=== Material shown ===

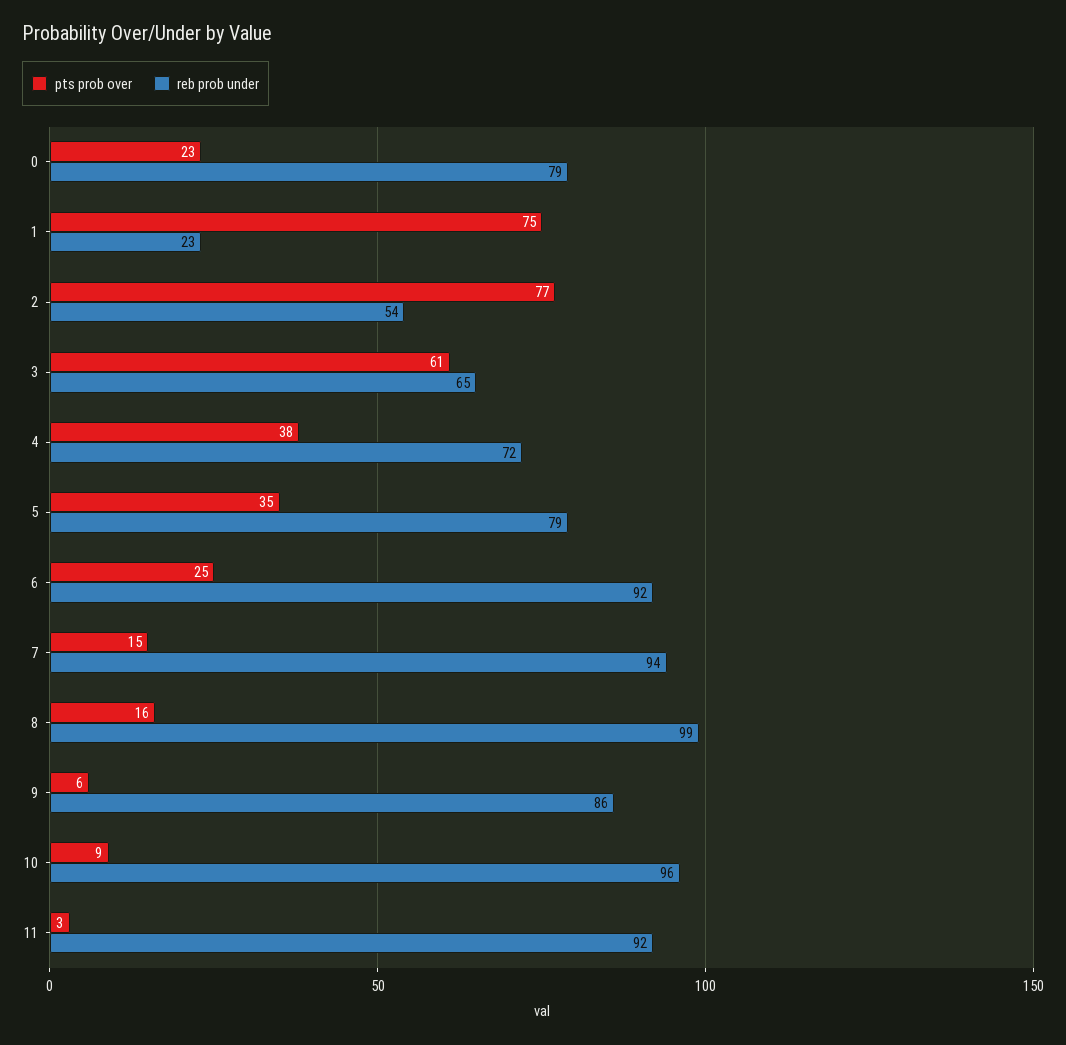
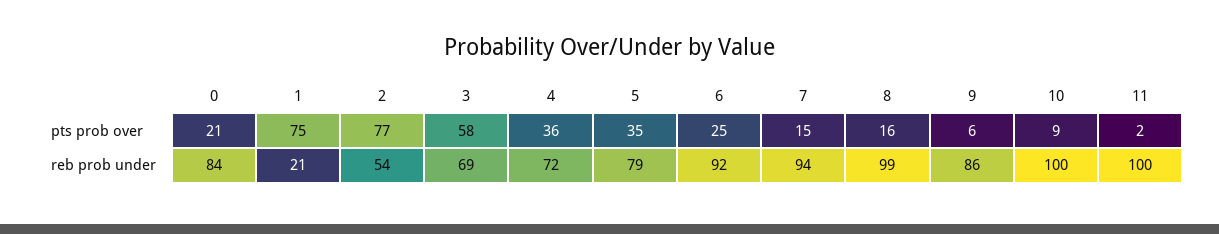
pts prob over, 0: 23 -> 21
reb prob under, 0: 79 -> 84
reb prob under, 1: 23 -> 21
pts prob over, 3: 61 -> 58
reb prob under, 3: 65 -> 69
pts prob over, 4: 38 -> 36
reb prob under, 10: 96 -> 100
pts prob over, 11: 3 -> 2
reb prob under, 11: 92 -> 100

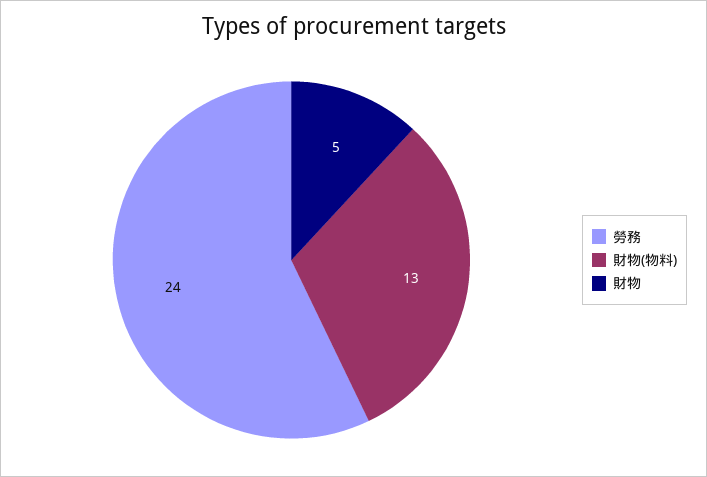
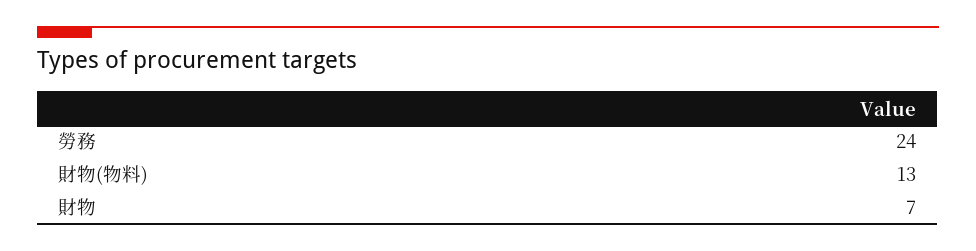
財物: 5 -> 7

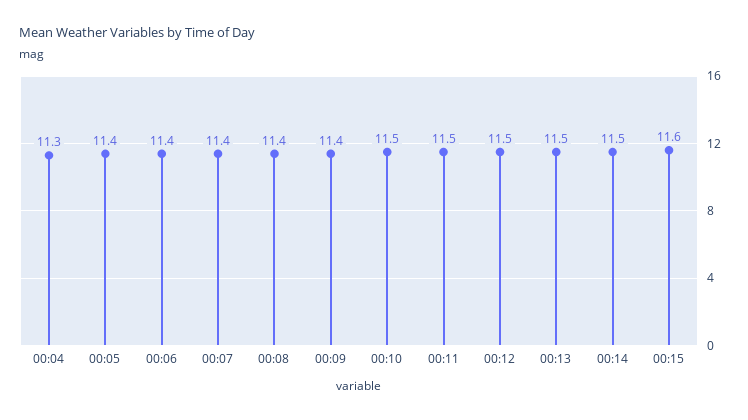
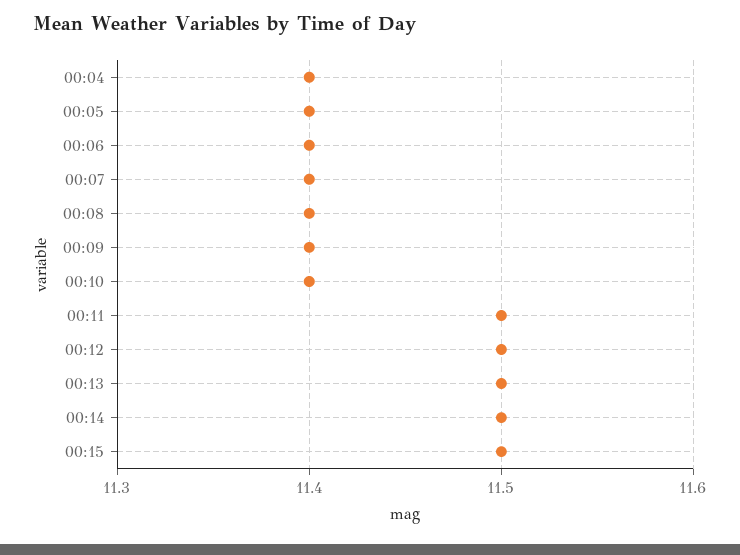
00:04: 11.3 -> 11.4
00:10: 11.5 -> 11.4
00:15: 11.6 -> 11.5

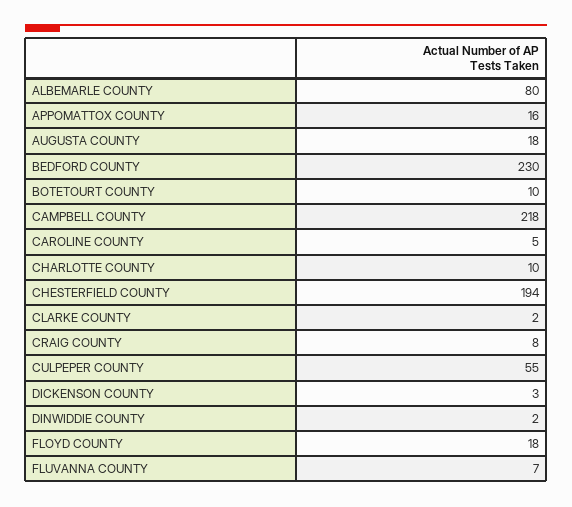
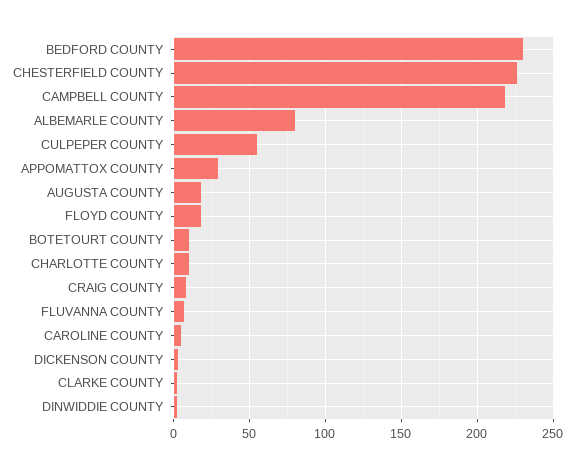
APPOMATTOX COUNTY: 16 -> 30
CHESTERFIELD COUNTY: 194 -> 225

===

* Instructions to follow: Tally the lines of the material that hold the word "prob", and state only that tally.

* Answer section: 9